Toda a área comum externa será dedicada ao lazer, ao descanso e à contemplação, com jardins e paisagismo constituído de espécies nativas e com decoração em que se destaca mobiliário de fino design. Os veículos vão acessar cada bloco pelo subsolo, um espaço que também será tratado com beleza e cuidado. Uma rua lateral interna permitirá deslocamentos maiores pelo imenso terreno. Mas no centro do condomínio a ideia é de viver bem e em paz, sem carros à vista.
No condomínio, existirão sete piscinas. Uma delas é chamada de “quiet”, para proporcionar o ambiente mais silencioso para quem quer treinar mesmo. Outra é classificada como “família”. Haverá uma aquescida, uma infantil e três privadas, um espaço menor para que o morador possa desfrutar de alguns momentos de relaxamento com seus familiares. Uma piscina estará ao lado de um restaurante que será instalado no condomínio.
O plano contempla três bares: um para vinhos, outro para uísque e um piano bar. Há ainda algumas áreas para fitness e uma academia de grandes proporções sob comando da Companhia Athletica. Quadras poliesportivas, claro, não faltam.
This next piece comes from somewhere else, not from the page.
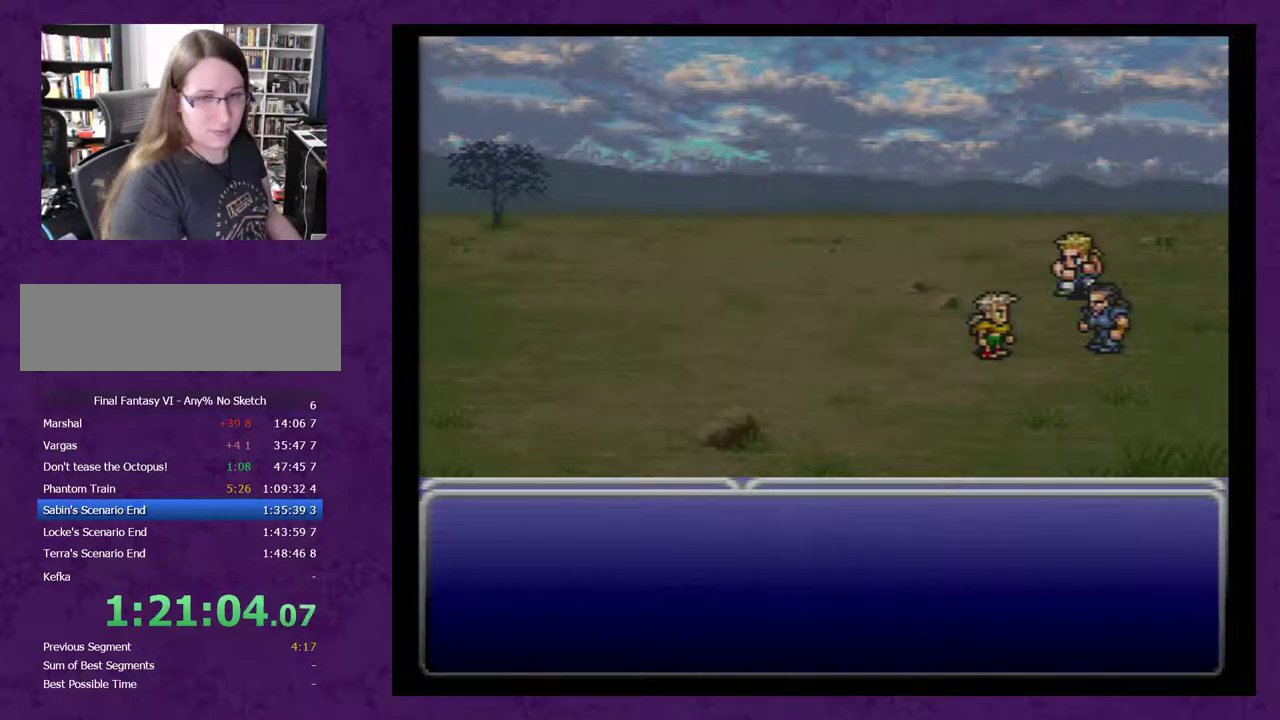
{"buttons": ["A"], "events": []}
E está prevista um espaço de wellness, com saunas, salas de massagens e salão de beleza.
O projeto, que será entregue em 2029, tem seus apartamentos, todos avarandados, voltados para o mar ou para o interior do condomínio, ou para o campo de golfe que existe ao lado, conectado ao condomínio Golden Green, um referencial de alto padrão na Barra de Tijuca e que agora fará vizinhança ao conceito de luxo de Lissoni.
Por sinal, outro condomínio que se destaca pelo design, o Atto by Pininfarina, parceria entre a Origem Incorporadora e a Pininfarina, estúdio italiano de design historicamente ligada à Ferrari. O projeto foi lançado no ano passado e também está em construção.

Projeto de Lissoni em São Paulo
Em São Paulo, Lissoni – que é admirador da da obra de Oscar Niemeyer, Lina Bo Bardi, Isay Weinfeld, Márcio Kogan e Irmãos Campana – já tem um projeto, Capiitolo, que fica na Chácara Kablin. É uma torre de 96 apartamentos, com metragens que variam de 210 m² a 345 m², incluindo unidades garden e duplex – todas com quatro suítes e até quatro vagas de garagem. O VGV desse empreendimento é de cerca de R$ 450 milhões.
E qual o desafio de criar um condomínio residencial na capital paulista? “São Paulo é uma megalópole de 20 milhões de pessoas cheia de torres, torres e mais torres. Mas está mudando muito. Quando estive lá há 10 anos, era uma cidade; agora é outra, mais moderna, rápida e poderosa”, analisou. Para a capital paulista, a proposta é outra. “Nosso objetivo com a Tegra foi oferecer algo europeu. Quando digo europeu, falo da capacidade de combinar influências. Queremos usar nosso design e os designers brasileiros, e também combiná-los com peças chinesas, objetos da África, da América do Norte, Escandinávia e Itália”.